The eclogites in the Western Gneiss Region are thought to have formed by a process called ultrahigh-pressure metamorphism (UHPM) that often occurs when continents collide.

Previous research has taken advantage of their presence in the Caledonides, dating the metamorphic rocks using radiogenic isotopes to determine that high-pressure processes may have begun in the region as early as 430 million years ago and ended approximately 30 million years later.

High-pressure, dense and strong eclogite (dark blocks), carried back to the surface from mantle depths by weaker, buoyant deeply subducted crust. Light-colored melts that cut these rocks were emplaced after eclogite rose from mantle depths. Credit: Andrew Kylander-Clark
High-pressure, dense and strong eclogite (dark blocks), carried back to the surface from mantle depths by weaker, buoyant deeply subducted crust. Light-colored melts that cut these rocks were emplaced after eclogite rose from mantle depths. Credit: Andrew Kylander-Clark

The most precise dates were found by measuring lead—produced from the decay of uranium—within the mineral zircon, which is common, albeit in low abundance, within eclogite. However, the authors point out that zircon in eclogite is stable over a large range of pressures and temperatures, so it may not serve as a reliable signal of shifts in pressure.

In a new study, Kylander-Clark and Hacker sought to pin down the end of the multimillion-year mountain-building process without relying on zircons from eclogites. The authors instead turned to zircons within igneous rocks likely formed under low pressure as eclogite metamorphism ceased. They took 21 samples of igneous rock that intruded layers of ultrahigh-pressure rock and found Caledonian zircon present in about half of those.

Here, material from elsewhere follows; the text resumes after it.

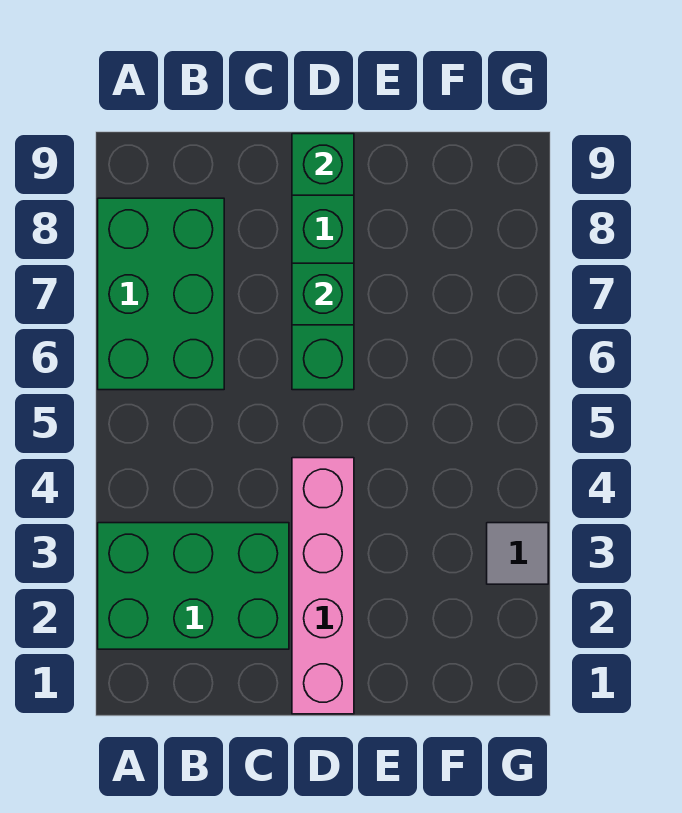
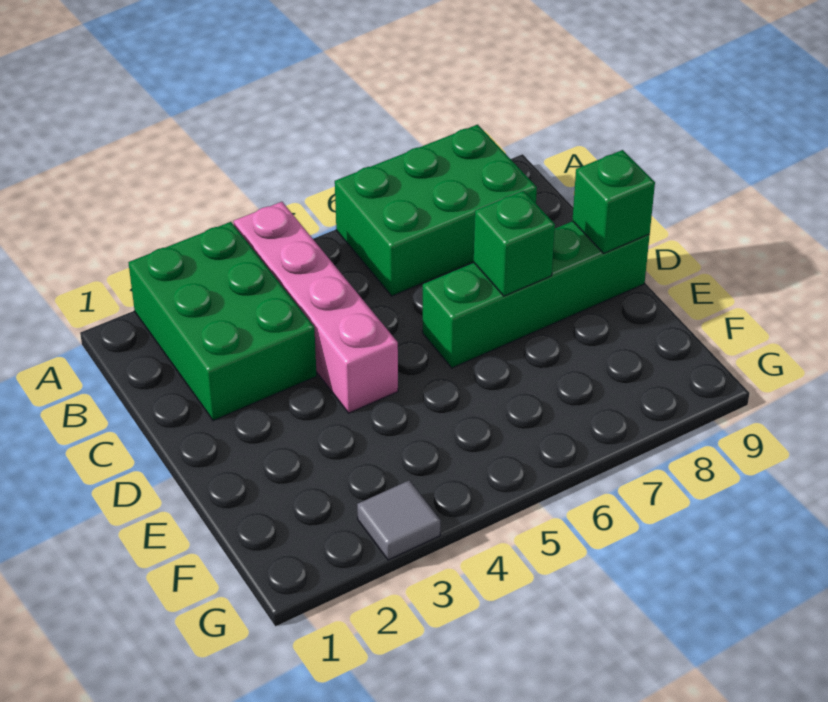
pink 1x4 brick [292,458,354,714] -> pink 1x4 brick turned to [233,202,398,413]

To be sure the rocks formed after the UHPM period had ended, the researchers used mass spectrometry to peer into the contents of the rocks. Armed with the knowledge that igneous zircon formed under low pressure has higher heavy rare earth element concentrations than when the mineral forms under high pressure, the authors were able to infer when the zircon crystallized.

All the samples the researchers analyzed had higher concentrations of the rare elements, indicating that they did, indeed, form under low pressure. Upon dating the igneous rock samples, they found that UHPM may have ended as early as 406 million years ago in parts of the Western Gneiss Region. (Tectonics, doi:10.1002/2014TC003582, 2014)

—Shannon Palus, Freelance Writer

Citation: Palus, S. (2015), New insights into the formation of old Norwegian mountains, Eos, 96, doi:10.1029/2015EO028617. Published on 8 May 2015.